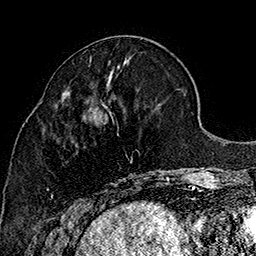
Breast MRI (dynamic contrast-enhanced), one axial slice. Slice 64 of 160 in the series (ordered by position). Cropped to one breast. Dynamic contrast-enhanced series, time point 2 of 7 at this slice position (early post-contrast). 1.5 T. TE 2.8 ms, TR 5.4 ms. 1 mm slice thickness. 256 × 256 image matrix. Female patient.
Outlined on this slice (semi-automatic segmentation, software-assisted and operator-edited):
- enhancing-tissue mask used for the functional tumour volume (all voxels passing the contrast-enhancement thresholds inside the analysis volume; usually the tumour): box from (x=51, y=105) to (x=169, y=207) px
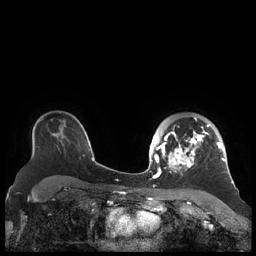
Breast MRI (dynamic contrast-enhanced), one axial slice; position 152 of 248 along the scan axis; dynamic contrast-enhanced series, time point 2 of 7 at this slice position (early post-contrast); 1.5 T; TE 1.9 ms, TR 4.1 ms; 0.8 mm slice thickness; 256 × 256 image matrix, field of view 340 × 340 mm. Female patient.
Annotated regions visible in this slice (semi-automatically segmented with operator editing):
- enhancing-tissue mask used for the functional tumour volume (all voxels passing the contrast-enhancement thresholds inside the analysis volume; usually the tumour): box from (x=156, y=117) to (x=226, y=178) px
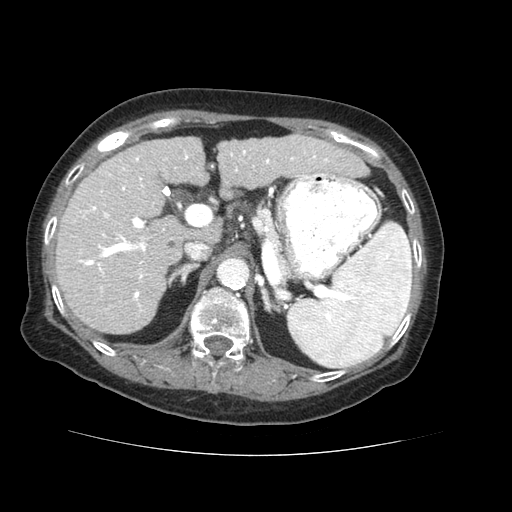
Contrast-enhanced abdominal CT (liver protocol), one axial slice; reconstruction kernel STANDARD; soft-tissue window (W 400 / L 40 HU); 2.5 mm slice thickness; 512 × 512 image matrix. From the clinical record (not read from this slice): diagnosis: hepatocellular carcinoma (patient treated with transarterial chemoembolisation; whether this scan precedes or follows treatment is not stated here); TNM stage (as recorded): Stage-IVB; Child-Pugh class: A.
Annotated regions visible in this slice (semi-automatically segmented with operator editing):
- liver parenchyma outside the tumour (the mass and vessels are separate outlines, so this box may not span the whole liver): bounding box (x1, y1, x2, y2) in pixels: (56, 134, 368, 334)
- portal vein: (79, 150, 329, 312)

• **ACTIVITY**: From the line that contains "- liver parenchyma" through the last line of the records above, copy every line exactly and leave out the rest.

• **WRITTEN RESPONSE**:
- liver parenchyma outside the tumour (the mass and vessels are separate outlines, so this box may not span the whole liver): bounding box (x1, y1, x2, y2) in pixels: (56, 134, 368, 334)
- portal vein: (79, 150, 329, 312)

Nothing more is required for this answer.